Item description: Diary of Sarah Lois Wadley, 1859-1861, near Amite in Tangipahoa Parish, Monroe and Oakland in Ouachita Parish, La. This entry, dated 21 April 1861, describes a Sunday afternoon near her family home in Louisiana, an accident resulting in the death of a timber worker, the secession of Virginia from the Union and other war news, and comments on her outlook as a Southern woman.
Father returned last night, he is looking very well, but is not so bouyant as when he went down; truly it is a blessing to be allowed to spend our life in those quiet shades, especially during such troublous times as these, bitter indeed must be that spirit which away from the haunts of men with the never ceasing hymn of the forest swelling, and softening around, is not soothed out of all but the rememberance of sorrow, how the hush of the Sabbath has fallen on everything, even the birds sing in subdued strains so as not to interrupt the beautiful harmony which the wind makes in the tops of these lofty trees; war with all its unutterable horrors is half forgot as I sit quietly in my little room, and my heart swells with thankfullness for our blessings, not the less intense because it is subdued by the thought that God stands this day the God of battles and the dispenser of justice, and that our only reliance is upon him; in these quiet moments when Faith triumphs over unbelief I can truly say “thy will be done Oh Lord”, I feel that God rules justly and mercifully.
A very sorrowful accident happened yesterday to a man who was getting out timber for Uncle Moses, a large limb lodged in a tree, and fell upon this man, as he was walking under it, crushing the bones in shoulder and injuring his head so severely that he died in less than an hour.

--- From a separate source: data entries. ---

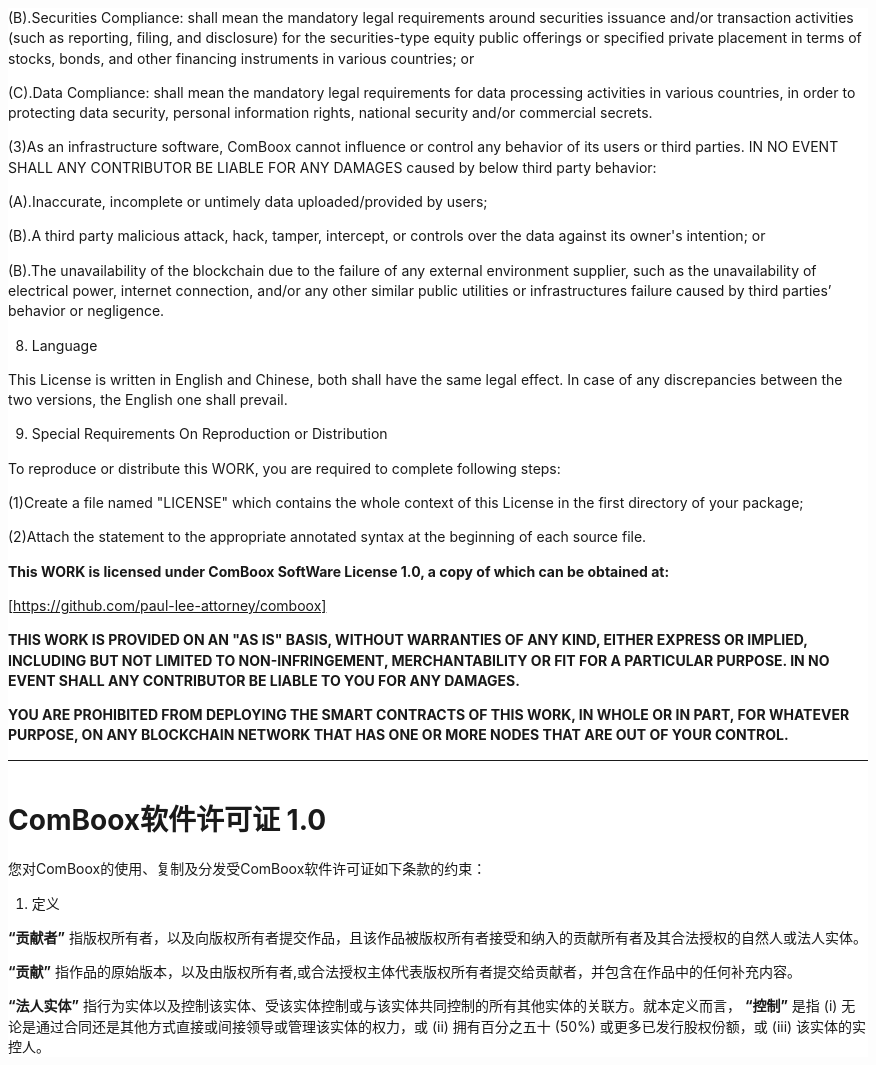 (B).Securities Compliance: shall mean the mandatory legal requirements around securities issuance and/or transaction activities (such as reporting, filing, and disclosure) for the securities-type equity public offerings or specified private placement in terms of stocks, bonds, and other financing instruments in various countries; or

(C).Data Compliance: shall mean the mandatory legal requirements for data processing activities in various countries, in order to protecting data security, personal information rights, national security and/or commercial secrets.

(3)As an infrastructure software, ComBoox cannot influence or control any behavior of its users or third parties. IN NO EVENT SHALL ANY CONTRIBUTOR BE LIABLE FOR ANY DAMAGES caused by below third party behavior:

(A).Inaccurate, incomplete or untimely data uploaded/provided by users;

(B).A third party malicious attack, hack, tamper, intercept, or controls over the data against its owner's intention; or

(B).The unavailability of the blockchain due to the failure of any external environment supplier, such as the unavailability of electrical power, internet connection, and/or any other similar public utilities or infrastructures failure caused by third parties’ behavior or negligence.

8. Language

This License is written in English and Chinese, both shall have the same legal effect. In case of any discrepancies between the two versions, the English one shall prevail.

9. Special Requirements On Reproduction or Distribution

To reproduce or distribute this WORK, you are required to complete following steps:

(1)Create a file named "LICENSE" which contains the whole context of this License in the first directory of your package;

(2)Attach the statement to the appropriate annotated syntax at the beginning of each source file.

**This WORK is licensed under ComBoox SoftWare License 1.0, a copy of which can be obtained at:**         

[https://github.com/paul-lee-attorney/comboox]         

**THIS WORK IS PROVIDED ON AN "AS IS" BASIS, WITHOUT WARRANTIES OF ANY KIND, EITHER EXPRESS OR IMPLIED, INCLUDING BUT NOT LIMITED TO NON-INFRINGEMENT, MERCHANTABILITY OR FIT FOR A PARTICULAR PURPOSE. IN NO EVENT SHALL ANY CONTRIBUTOR BE LIABLE TO YOU FOR ANY DAMAGES.**

**YOU ARE PROHIBITED FROM DEPLOYING THE SMART CONTRACTS OF THIS WORK, IN WHOLE OR IN PART, FOR WHATEVER PURPOSE, ON ANY BLOCKCHAIN NETWORK THAT HAS ONE OR MORE NODES THAT ARE OUT OF YOUR CONTROL.**

----------------------------------------------------------------------------
# ComBoox软件许可证 1.0

您对ComBoox的使用、复制及分发受ComBoox软件许可证如下条款的约束：

1. 定义

**“贡献者”** 指版权所有者，以及向版权所有者提交作品，且该作品被版权所有者接受和纳入的贡献所有者及其合法授权的自然人或法人实体。

**“贡献”** 指作品的原始版本，以及由版权所有者,或合法授权主体代表版权所有者提交给贡献者，并包含在作品中的任何补充内容。

**“法人实体”** 指行为实体以及控制该实体、受该实体控制或与该实体共同控制的所有其他实体的关联方。就本定义而言， **“控制”** 是指 (i) 无论是通过合同还是其他方式直接或间接领导或管理该实体的权力，或 (ii) 拥有百分之五十 (50%) 或更多已发行股权份额，或 (iii) 该实体的实控人。
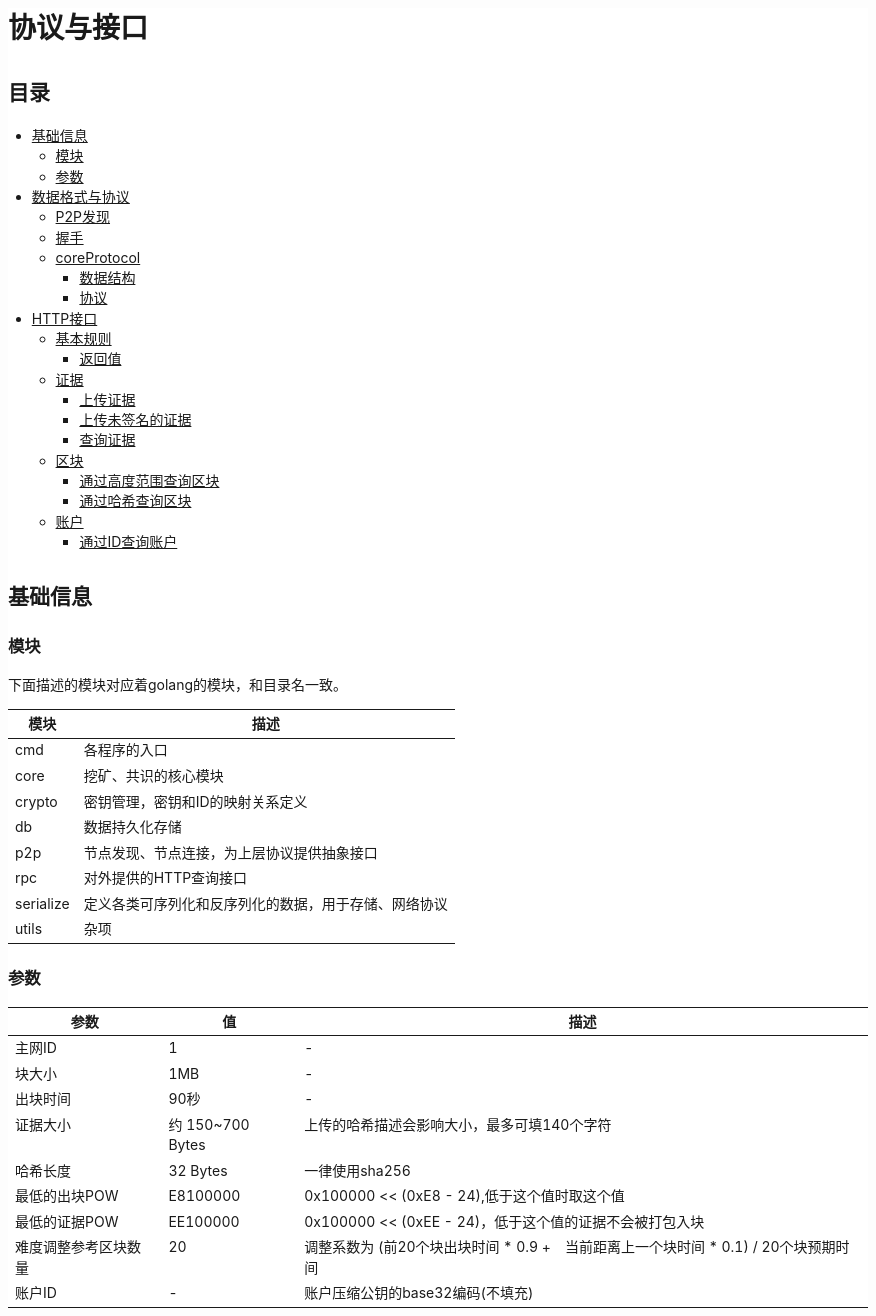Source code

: # 协议与接口

## 目录
* [基础信息](#基础信息)
    * [模块](#模块)
    * [参数](#参数)
* [数据格式与协议](#数据格式与协议)
    * [P2P发现](#p2p发现)
    * [握手](#握手)
    * [coreProtocol](#coreprotocol)
        * [数据结构](#数据结构)
        * [协议](#协议)
* [HTTP接口](#http接口)
    * [基本规则](#基本规则)
        * [返回值](#返回值)
    * [证据](#证据)
        * [上传证据](#上传证据)
        * [上传未签名的证据](#上传未签名的证据)
        * [查询证据](#查询证据)
    * [区块](#区块)
        * [通过高度范围查询区块](#通过高度范围查询区块)
        * [通过哈希查询区块](#通过哈希查询区块)
    * [账户](#账户)
        * [通过ID查询账户](#通过id查询账户)


## 基础信息

### 模块

下面描述的模块对应着golang的模块，和目录名一致。  

模块 | 描述
--- | ---
cmd | 各程序的入口
core | 挖矿、共识的核心模块
crypto | 密钥管理，密钥和ID的映射关系定义
db  | 数据持久化存储
p2p | 节点发现、节点连接，为上层协议提供抽象接口
rpc | 对外提供的HTTP查询接口
serialize | 定义各类可序列化和反序列化的数据，用于存储、网络协议
utils | 杂项

### 参数

参数 | 值 | 描述
--- | --- | ---
主网ID | 1 | -
块大小 | 1MB | -
出块时间　| 90秒　| -
证据大小　| 约 150~700 Bytes | 上传的哈希描述会影响大小，最多可填140个字符
哈希长度　| 32 Bytes | 一律使用sha256
最低的出块POW　| E8100000 | 0x100000 << (0xE8 - 24),低于这个值时取这个值
最低的证据POW | EE100000 | 0x100000 << (0xEE - 24)，低于这个值的证据不会被打包入块
难度调整参考区块数量 | 20 | 调整系数为 (前20个块出块时间 * 0.9 +　当前距离上一个块时间 * 0.1) / 20个块预期时间
账户ID | - | 账户压缩公钥的base32编码(不填充)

Willie and Uncle Moses have gone to see him buried this morning, they say he is a lone man, without friends or relatives to care for him; but a few short months ago Willie himself narrowly escaped a death so sudden and so painful, can he ever cease to thank God for his goodness?
Virginia has seceded, General Scott has resigned his position as commander in chief of the United States Army and tendered his services to Virginia (his native state). Tennessee has offered us troops, the requirements of President Davis have been fully met by the Confederate States; our people have determined to fight to the last and lastly we have right and Liberty on our side, if war must come we are prepared to meet it. Father says if he were a younger man he would have been among the first to offer his services to the government, as it is, if the North prosecutes her madness, so far as to enter our country, of course he will enroll; who knows what may be before us, but whatever comes, it is woman’s lot to wait and pray; if I were a man–but I am not; my spirit of ten makes me chafe at the regulations which it is right a woman should submit to and I will not encourage it by giving way to vain wishes and vauntings “if I were a man”.